Amid lurid yellow 99-cent tags and bleeps of scanned merchandise, John Crawford III, a young black man, wandered the aisles of its Beavercreek location. He chatted with the mother of his children on the phone, carrying an air rifle at his side. A police officer, called in to investigate Crawford and his weapon, shot him when he did not drop it.
Beavercreek isn’t Mason, but it is only 35.7 miles away.
It’s a 39-minute drive, but it only takes 39 seconds to find Walmart’s online surveillance footage of the day Crawford died — four days before the shooting of Michael Brown in Ferguson, Missouri.
A media maelstrom has enveloped cases like Crawford’s — black culprit, white cop — until we no longer see police as valiant, navy suits that stand between us and danger but another potential threat. We no longer trust them like we used to, and for a man in South Carolina, the distrust was deep enough to record a fatal confrontation between Officer Michael Slager and Walter Scott.
That person has given to the public both the evidence and the power to convict an officer that may have gotten away clean — though they may still get away clean. In Crawford’s case, the surveillance video was not enough to indict the officer, but media has since warped perception of the police to a heightened degree, and a forgiving public may no longer be available.
A civil journalist is responsible. That South Carolinian was there to record a video that would later circulate both Twitter and the world.
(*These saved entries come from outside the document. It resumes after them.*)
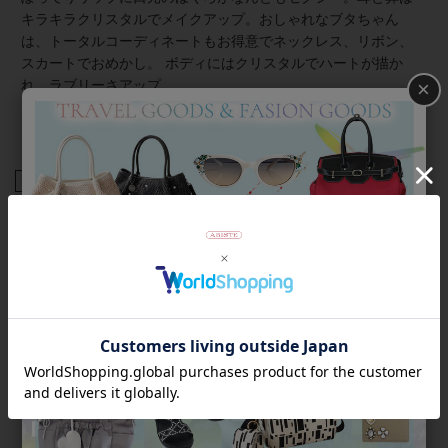
キラキラクリスタルでメイクアップ。おしゃれなブタちゃん
は、トータルコーディネートもお得意でネックレス、リボン、
スカートでおめかし。 ボディにはクリスタルでハートが描か
×
れ、ラブリーさアップ。
ブタは幸せの象徴でもあり、財運を招くと言われています。縁
起物として贈り物にも最適です。
商品番号
2222503-
返品について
The Information Age has turned us into individuals with the capability to expose all the wonders and horrors we witness — tools like CNN iReport encourage us to contribute the shaky videos we capture of burning buildings, approaching tornadoes and, of course, police encounters — leaving us wondering if this is our new responsibility: advocating change with our smartphones.
We could dispel racism in the police force all because we were there. That could lead to an indictment; that could lead to accountability.
The media may have morphed our perception of the police, but officers are scared, too. The body cameras that they begin to don are as much to weed out negligent and racist behavior as they are to prove that other police tactics were indeed self-defense. The police are still the only barrier between us and criminals, but as protestors have taken to Twitter, the streets and city halls, the entire force will remain under scrutiny.
Because any police officer could find him or herself face to face with a black criminal, and any police officer could act from racism rather than self-defense. Beavercreek is 35.7 miles away. Any of us could have been there. Any of us could have had our cameras rolling.